The archduchess Maria Antonia Josepha Johanna von Habsburg-Lothringen, the fifteenth child of the Holy Roman Emperor Francis I Stephen and his wife, Empress Maria Theresa, was born at the Palace of the Hofburg in Vienna on 2 November 1755. The Empress went into labour early in the morning, but because she hated wasting time and giving birth was no novelty to her, she kept working, reading and signing state papers and documents. She finally gave birth to a “small but completely healthy Archduchess”* in her luxurious apartments at the Palace at about half past eight in the evening.

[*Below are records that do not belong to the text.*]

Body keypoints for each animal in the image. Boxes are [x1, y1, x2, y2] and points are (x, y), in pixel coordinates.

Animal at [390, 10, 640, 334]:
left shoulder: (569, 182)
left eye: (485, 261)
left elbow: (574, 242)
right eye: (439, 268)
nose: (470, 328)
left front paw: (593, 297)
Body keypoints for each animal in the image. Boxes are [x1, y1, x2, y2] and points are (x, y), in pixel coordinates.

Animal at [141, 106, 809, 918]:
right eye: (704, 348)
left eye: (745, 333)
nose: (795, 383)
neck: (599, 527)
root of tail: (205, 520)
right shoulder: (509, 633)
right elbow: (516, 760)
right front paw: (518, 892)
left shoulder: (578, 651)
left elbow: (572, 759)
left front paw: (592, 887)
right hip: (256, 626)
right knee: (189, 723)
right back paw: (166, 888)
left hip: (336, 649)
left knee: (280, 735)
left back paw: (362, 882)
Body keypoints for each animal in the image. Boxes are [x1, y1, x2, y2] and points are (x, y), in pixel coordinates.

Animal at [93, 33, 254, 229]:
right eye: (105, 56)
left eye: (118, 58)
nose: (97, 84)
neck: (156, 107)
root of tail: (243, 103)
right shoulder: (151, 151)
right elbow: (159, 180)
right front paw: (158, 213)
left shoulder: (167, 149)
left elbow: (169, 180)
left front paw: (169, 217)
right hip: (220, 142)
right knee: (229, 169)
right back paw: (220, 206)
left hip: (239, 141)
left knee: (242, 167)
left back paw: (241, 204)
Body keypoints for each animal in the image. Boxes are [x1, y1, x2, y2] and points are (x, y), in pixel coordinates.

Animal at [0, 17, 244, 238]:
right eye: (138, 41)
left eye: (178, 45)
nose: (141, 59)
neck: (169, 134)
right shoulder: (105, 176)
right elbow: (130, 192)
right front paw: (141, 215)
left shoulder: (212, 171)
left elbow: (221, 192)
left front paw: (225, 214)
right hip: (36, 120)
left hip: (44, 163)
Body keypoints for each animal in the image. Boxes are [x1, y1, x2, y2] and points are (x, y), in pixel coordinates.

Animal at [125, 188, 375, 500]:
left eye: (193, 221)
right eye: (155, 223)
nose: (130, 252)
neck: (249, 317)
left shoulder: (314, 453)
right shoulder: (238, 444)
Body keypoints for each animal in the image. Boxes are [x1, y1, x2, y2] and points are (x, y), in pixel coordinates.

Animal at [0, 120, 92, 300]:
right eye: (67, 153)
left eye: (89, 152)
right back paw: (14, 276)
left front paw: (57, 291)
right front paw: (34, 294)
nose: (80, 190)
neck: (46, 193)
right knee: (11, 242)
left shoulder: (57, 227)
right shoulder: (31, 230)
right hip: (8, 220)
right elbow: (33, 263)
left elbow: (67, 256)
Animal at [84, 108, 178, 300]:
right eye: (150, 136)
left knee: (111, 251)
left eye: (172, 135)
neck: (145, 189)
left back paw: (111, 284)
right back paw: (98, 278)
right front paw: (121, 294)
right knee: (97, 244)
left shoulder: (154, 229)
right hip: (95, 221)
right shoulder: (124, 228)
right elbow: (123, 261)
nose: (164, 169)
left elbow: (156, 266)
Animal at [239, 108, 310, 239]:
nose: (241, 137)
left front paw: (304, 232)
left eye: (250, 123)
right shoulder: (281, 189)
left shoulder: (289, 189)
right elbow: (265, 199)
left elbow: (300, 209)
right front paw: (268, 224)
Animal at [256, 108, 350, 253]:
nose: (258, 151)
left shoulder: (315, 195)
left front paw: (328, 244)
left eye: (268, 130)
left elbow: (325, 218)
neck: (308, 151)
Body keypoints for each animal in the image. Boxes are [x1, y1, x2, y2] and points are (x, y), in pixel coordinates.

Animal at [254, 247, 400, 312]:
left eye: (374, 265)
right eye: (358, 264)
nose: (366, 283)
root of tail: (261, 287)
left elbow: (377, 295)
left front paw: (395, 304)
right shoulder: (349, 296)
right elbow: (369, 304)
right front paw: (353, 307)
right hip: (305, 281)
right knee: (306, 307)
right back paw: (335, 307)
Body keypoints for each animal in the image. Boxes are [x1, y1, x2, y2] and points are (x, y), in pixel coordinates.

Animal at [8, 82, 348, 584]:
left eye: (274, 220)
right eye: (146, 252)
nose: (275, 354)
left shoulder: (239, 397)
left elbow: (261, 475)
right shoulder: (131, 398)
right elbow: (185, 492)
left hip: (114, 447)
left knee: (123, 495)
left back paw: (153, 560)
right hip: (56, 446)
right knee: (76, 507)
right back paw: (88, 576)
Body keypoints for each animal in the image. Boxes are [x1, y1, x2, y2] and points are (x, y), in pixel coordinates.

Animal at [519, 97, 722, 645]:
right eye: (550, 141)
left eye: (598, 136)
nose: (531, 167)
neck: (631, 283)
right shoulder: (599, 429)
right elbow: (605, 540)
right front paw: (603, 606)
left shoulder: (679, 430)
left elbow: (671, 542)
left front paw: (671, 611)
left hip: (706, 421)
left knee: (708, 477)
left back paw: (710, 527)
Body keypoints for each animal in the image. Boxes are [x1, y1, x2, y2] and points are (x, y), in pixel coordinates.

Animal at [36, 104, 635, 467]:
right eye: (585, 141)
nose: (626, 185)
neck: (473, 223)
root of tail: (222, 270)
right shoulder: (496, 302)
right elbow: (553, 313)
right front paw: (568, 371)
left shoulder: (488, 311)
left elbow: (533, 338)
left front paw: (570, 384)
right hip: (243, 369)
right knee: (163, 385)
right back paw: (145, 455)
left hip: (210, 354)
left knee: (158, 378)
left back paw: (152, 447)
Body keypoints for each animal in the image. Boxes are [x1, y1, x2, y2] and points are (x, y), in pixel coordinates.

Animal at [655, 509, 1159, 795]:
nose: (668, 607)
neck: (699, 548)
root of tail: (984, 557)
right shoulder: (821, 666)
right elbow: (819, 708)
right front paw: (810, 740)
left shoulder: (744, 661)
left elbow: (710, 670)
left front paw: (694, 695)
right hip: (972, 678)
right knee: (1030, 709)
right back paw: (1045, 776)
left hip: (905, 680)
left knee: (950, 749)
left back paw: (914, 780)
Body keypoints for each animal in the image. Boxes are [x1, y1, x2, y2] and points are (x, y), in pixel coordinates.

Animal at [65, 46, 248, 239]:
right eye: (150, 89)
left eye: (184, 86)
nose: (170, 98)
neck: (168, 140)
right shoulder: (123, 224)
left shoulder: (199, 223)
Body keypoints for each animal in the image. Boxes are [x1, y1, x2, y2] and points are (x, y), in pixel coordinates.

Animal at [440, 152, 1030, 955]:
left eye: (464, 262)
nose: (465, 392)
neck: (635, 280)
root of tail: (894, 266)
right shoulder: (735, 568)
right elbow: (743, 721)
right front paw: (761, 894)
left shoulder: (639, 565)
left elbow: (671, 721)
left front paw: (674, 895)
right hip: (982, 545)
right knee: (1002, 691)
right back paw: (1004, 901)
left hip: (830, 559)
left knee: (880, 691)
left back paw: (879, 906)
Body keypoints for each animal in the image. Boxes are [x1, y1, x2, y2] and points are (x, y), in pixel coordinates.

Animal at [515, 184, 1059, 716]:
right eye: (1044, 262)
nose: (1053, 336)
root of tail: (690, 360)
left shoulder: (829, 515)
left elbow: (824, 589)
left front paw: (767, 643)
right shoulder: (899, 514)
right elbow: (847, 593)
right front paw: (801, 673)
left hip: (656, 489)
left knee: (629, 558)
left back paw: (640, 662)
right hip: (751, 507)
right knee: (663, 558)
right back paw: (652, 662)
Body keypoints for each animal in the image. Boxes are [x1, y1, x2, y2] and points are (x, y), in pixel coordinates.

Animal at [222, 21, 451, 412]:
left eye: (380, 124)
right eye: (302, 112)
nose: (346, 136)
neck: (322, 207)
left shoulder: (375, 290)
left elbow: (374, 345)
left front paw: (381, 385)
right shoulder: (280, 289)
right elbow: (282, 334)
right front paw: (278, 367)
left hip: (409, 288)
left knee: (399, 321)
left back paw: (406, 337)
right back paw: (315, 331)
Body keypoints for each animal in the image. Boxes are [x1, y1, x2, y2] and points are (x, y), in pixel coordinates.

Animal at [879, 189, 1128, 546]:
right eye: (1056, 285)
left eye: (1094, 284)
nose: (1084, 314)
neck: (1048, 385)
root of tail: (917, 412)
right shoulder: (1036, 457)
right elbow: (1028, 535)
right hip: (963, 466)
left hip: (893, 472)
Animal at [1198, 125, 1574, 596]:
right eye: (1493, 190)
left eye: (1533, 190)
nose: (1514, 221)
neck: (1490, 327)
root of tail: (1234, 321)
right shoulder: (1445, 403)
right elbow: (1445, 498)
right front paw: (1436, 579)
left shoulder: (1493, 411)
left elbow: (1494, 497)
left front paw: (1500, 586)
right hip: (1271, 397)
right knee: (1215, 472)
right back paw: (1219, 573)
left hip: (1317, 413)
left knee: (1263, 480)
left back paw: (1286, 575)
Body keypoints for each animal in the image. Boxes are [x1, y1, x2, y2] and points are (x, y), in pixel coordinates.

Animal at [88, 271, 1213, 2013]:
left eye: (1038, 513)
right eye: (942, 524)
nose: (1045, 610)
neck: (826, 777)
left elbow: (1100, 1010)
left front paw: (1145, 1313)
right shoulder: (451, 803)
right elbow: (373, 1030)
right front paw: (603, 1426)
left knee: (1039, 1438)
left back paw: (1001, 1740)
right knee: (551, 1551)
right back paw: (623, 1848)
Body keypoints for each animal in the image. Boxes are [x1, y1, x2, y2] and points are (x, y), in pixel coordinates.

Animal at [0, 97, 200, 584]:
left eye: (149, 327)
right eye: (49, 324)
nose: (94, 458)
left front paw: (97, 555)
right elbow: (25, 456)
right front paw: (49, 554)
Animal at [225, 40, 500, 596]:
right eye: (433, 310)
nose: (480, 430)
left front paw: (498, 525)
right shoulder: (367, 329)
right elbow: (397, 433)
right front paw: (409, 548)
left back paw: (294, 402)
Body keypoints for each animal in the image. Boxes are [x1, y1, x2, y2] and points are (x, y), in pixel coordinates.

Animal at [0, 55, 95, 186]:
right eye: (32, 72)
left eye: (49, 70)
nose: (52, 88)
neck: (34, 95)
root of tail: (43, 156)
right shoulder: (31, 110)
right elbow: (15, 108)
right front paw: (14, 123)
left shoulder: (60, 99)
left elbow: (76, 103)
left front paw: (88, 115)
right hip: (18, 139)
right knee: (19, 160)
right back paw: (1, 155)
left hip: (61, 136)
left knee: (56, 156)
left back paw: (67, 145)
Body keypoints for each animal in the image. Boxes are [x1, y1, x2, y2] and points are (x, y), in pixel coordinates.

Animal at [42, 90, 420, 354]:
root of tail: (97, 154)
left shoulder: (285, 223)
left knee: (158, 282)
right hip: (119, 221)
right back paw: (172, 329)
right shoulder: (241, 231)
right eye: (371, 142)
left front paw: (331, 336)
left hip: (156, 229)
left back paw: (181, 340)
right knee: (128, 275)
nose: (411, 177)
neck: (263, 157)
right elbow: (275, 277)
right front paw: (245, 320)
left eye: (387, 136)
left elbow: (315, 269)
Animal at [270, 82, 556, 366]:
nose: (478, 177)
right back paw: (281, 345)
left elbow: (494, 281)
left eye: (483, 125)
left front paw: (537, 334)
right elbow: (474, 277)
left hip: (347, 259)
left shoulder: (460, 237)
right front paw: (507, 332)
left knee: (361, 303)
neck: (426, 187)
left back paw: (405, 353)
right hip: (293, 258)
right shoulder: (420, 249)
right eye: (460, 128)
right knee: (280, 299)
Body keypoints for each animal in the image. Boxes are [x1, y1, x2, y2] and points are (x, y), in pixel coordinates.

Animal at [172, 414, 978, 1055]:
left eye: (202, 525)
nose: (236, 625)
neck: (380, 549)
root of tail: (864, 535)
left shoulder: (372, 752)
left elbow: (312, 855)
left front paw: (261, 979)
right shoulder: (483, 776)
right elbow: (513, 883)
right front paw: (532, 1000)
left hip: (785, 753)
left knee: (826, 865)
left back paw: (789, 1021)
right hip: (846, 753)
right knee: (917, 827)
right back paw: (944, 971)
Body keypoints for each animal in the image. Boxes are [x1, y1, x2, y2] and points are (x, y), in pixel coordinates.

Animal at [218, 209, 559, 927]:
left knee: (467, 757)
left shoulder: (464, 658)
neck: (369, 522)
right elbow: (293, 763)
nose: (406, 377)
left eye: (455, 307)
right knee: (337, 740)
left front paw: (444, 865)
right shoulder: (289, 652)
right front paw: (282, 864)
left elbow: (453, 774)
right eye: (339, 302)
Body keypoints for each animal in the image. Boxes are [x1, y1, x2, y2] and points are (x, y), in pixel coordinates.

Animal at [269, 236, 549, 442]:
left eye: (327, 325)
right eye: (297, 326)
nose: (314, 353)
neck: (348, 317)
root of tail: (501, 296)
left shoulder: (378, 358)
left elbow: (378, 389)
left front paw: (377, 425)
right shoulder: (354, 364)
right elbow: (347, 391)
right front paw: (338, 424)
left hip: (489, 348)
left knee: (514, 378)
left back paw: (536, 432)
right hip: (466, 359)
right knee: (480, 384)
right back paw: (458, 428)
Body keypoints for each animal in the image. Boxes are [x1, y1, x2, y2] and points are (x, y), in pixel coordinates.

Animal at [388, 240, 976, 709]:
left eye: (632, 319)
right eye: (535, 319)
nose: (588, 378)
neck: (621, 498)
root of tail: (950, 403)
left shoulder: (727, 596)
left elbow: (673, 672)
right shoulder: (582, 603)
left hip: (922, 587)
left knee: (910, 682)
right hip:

After the Te Deum and Benediction had been sung, the Emperor Francis Stephen announced the birth of his daughter to the courtiers who were waiting for news in the palace’s Mirror Room. Maria Theresa had in fact put a stop to the odious practice of having members of the court present during the delivery. The baby, which would be called Antonia, Antoinette or Antoine by her family, was then handed over to her wet nurse. Her mother the Empress went back to work, signing documents from her bed, as soon as it was possible for her to do so.
The baby was born on 2 November, the Day of the Dead, which was considered bad luck by superstitious people. The day of her birth, Lisbon, the capital of Portugal, was also hit by a major earthquake that devastated the city and caused the death of 30,000 people. The King and Queen of Portugal, who were the baby’s godparents, were forced to leave the city. When news of this calamity reached Vienna, it too was interpreted as a bad omen for the future of the little girl, who would go on to become Queen of the French at 18, only to lose her crown, her family and her life during the French Revolution.
* Count Khevenhüller, the Court Chamberlain, thus described the newborn baby.